El Chenco ya debe estar jugando billar en otra parte, pensamos; debe estar anotando, con el taco en alto, una carambola en el marcador de alambre. Tal vez no sea esto, tal vez su luz está en otra dimensión, en un Hoyo Negro, y su luz tiene otra misión. Ya, en vida, jugó mucho. Ahora, tal vez, su cometido es otro.

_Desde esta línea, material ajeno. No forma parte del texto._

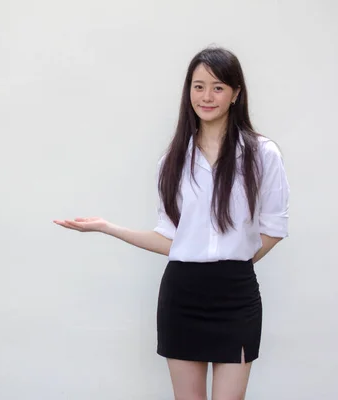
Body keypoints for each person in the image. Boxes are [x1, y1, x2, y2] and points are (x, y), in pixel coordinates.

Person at [53, 46, 289, 400]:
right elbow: (171, 239)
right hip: (183, 295)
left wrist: (232, 259)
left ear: (236, 93)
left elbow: (274, 227)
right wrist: (107, 227)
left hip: (236, 295)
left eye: (218, 87)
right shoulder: (173, 161)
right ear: (188, 91)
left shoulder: (261, 153)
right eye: (198, 86)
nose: (207, 96)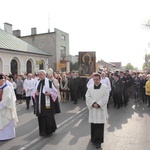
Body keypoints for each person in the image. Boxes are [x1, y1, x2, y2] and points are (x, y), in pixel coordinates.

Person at [86, 73, 109, 149]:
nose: (95, 81)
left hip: (100, 110)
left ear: (100, 79)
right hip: (93, 109)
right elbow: (87, 96)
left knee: (99, 126)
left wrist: (98, 104)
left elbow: (106, 97)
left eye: (97, 79)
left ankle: (99, 141)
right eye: (94, 79)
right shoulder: (90, 87)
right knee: (93, 125)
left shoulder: (105, 88)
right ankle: (93, 139)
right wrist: (93, 103)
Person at [35, 70, 57, 136]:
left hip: (47, 103)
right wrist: (35, 93)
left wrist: (50, 93)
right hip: (40, 103)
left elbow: (55, 92)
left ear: (45, 75)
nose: (40, 76)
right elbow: (34, 91)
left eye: (41, 74)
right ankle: (42, 131)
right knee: (41, 117)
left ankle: (49, 131)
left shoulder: (49, 82)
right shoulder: (37, 82)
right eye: (39, 74)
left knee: (48, 117)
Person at [0, 74, 18, 140]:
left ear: (3, 80)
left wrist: (0, 105)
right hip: (1, 110)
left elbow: (7, 99)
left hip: (6, 108)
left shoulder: (7, 88)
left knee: (7, 121)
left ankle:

Posdata: ahora que escribí tanto de la muerte pienso en la vida. Pienso en la maravillosa oportunidad que concede el universo para topetearnos, de vez en vez, con los compañeros de antes. Cuando vi al Chino pensé que el tiempo estaba intocado. Siempre me sucede así cuando veo a alguien que dejé de ver muchos años. Los filósofos y los físicos deberían estudiar este fenómeno con más atención. Tal vez acá está una grieta que explique esas zonas de otra dimensión. Lo lejano nos remite al pasado de inmediato, por el contrario, lo que está a nuestro lado es un hilo que nos ata al presente. En ninguno de ambos casos aparece el futuro, porque nadie sabe qué sucederá mañana. En el pasado, parece, está la justificación, la grieta por donde podemos colarnos para entender el misterio de la vida. Por esto, cuando abracé al Chino vi algo como un árbol lleno de pájaros y un aroma de café apareció en el cielo. ¡Ah, qué bendición volverlo a ver, verlo tan lleno de vida, tan arco de portal de cedro! ¡Que Dios le conceda larga y buena vida!
A veces, Dios manda cartas “con sabor a gloria, llenas de esperanza”.